Speaking at his Joint Address to Congress in February 2017, President Donald Trump expressed his intention to tackle legal immigration beyond his Executive Orders on border security and international travel. Recent announcements and actions by the Trump Administration regarding the H-1B visa program – the most common work visa for professionals – have sparked widespread commentary in the media. How do these developments affect the current state of the H-1B program?
On Tuesday, April 18, 2017, President Trump signed an Executive Order, outlining changes to the H1-B visa program his administration aspires to pursue – for example, putting a greater burden on employers to demonstrate that the visas are only going to the most highly skilled and highest-paid workers in their fields. The Executive Order calls for a review of the H-1B program and the pursuit of certain changes. However, the order, alone, has no substantive effect on current H-1B practices. The main components of the H-1B program are contained in the immigration statute, which can only be changed by Congress. The Trump Administration would have to go through Congress for any major efforts to reform the H-1B program. Even though some elements can be modified through administrative rulemaking, such modifications may not conflict with the underlying statute.
The Executive Order came on the heels of the previously-reported temporary suspension of the “Premium Processing” option for H-1Bs, which allowed employers to receive decisions on H-1B petitions in an expedited timeframe of 15 calendar days. With the suspension of Premium Processing, employers looking to hire new H-1B workers will face unpredictability, as they rely on the government’s regular H-1B processing times. In some cases, regular processing times can exceed many months and even a year. This creates a particular challenge for employers that may look to hire on a seasonal and often times urgent basis such as universities and their affiliated non-profit healthcare systems. There is some recourse for businesses impacted by this move. The good news is that extensions and transfers of existing H-1B visa holders do not necessarily require a decision for employment authorization purposes (although a decision might be required for international travel reasons). Timely-filed H-1B extensions allow the foreign national to continue working for the employer during the pendency of the extension for up to 240 days after the H-1B expiration date. Foreign nationals may start working for a new employer upon the proper filing of an H-1B transfer (“portability”) petition by the new employer. There could also be some potential alternative options, other than H-1B, as Premium Processing is still available for other work visa type – for example, the O-1 visa for individuals with extraordinary ability or the TN visa for Canadian or Mexican professionals. Premium Processing for H-1B petitions will be suspended for up to six months, according to the government’s initial announcement.
Even though the new Executive Order does not change the H-1B program, current H-1B holders will likely not be spared from increased scrutiny under the Trump Administration.
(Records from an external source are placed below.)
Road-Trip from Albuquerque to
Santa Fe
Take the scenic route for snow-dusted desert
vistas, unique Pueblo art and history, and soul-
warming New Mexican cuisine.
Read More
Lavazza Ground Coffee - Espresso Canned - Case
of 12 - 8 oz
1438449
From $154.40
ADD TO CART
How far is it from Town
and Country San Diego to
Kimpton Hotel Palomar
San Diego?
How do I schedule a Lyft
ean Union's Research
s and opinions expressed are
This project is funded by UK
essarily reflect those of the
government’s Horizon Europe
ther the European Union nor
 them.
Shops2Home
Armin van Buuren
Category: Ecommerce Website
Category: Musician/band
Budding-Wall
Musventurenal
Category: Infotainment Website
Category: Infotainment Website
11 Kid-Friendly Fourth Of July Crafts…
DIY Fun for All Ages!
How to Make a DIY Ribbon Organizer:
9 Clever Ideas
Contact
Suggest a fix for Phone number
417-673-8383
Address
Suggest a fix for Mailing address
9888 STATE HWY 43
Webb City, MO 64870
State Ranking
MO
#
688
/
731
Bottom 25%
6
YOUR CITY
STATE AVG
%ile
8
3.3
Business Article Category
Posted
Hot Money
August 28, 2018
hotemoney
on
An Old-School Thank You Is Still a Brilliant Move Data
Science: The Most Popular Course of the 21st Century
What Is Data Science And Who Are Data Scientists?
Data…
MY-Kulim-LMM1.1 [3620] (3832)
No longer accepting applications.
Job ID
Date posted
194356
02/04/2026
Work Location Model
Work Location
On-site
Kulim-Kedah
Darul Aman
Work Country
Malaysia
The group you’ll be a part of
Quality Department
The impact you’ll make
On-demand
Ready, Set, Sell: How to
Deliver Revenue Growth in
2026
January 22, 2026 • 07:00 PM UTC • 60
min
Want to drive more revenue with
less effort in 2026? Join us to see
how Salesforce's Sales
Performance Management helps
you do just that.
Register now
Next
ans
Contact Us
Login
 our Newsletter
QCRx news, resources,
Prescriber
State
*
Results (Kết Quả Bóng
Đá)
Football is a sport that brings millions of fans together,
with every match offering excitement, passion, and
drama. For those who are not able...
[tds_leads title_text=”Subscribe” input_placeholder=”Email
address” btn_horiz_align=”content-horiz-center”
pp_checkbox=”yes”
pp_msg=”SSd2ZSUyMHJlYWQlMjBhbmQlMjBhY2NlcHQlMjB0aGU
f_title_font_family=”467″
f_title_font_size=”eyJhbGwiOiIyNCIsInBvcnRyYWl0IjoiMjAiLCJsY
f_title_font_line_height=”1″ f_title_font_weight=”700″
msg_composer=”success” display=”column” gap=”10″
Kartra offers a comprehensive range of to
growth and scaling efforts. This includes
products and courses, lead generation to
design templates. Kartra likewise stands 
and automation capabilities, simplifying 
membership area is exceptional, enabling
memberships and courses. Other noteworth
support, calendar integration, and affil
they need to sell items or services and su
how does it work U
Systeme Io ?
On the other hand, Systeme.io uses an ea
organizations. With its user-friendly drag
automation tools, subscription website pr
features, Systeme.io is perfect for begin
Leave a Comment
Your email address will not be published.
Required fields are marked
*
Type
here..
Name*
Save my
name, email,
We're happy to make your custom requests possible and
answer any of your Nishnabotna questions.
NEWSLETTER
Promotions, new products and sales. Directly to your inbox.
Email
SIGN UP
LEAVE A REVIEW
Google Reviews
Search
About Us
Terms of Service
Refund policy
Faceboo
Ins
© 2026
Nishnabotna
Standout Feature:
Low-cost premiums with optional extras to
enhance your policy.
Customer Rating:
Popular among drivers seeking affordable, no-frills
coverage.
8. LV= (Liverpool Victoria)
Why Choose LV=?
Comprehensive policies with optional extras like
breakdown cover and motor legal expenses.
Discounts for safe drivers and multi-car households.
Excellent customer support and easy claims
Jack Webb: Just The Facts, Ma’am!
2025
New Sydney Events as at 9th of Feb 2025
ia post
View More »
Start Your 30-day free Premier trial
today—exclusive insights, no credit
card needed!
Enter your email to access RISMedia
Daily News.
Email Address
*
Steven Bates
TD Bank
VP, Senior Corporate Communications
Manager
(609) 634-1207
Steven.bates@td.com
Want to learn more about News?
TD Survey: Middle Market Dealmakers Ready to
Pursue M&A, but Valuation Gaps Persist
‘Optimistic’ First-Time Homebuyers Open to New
As President Trump stated in his announcement about the order, he sees fraud as a major concern. On April 3, the U.S. Department of Homeland Security (DHS) also issued a statement regarding fraud and abuse in the H-1B visa program. In the statement, DHS discussed fraud and abuse indicators, encouraged the reporting of suspected fraud or abuse, and announced the expansion of site visits. Therefore, it is likely that the Trump Administration will focus on identifying H-1B fraud through site-visits and encouraging the reporting of violations by employees or by witnesses of H-1B visa abuse.
Employers should expect that H-1B site visits will likely increase. H-1B site visits are conducted by the Fraud Detection and National Security Directorate (FDNS). We encourage employers to prepare for and be ready to cooperate with FDNS site visits in order to verify the accuracy of the information provided in the underlying H-1B petition. If FDNS discovers that employee is not working on the work site listed in the H-1B petition, is paid less than the required salary, or that other violations have occurred, it could report the violations to U.S. Citizenship and Immigration Services (USCIS), leading to the petition’s revocation.
So, who has the most to lose from these new policies and proposals? The tech sector is an obvious victim as it relies heavily on H-1B visa workers, but other industries such as healthcare and education will also be impacted. These industries should plan ahead and make the required H-1B filings as early in advance of the employment start date as possible. They should also consider exploring alternative visa options in appropriate cases. All employers should ensure that they are compliant with the current visa requirements. Ultimately, the best path forward will take time to determine, but one thing seems certain: immigration restrictions and enforcement have become the new normal under President Trump.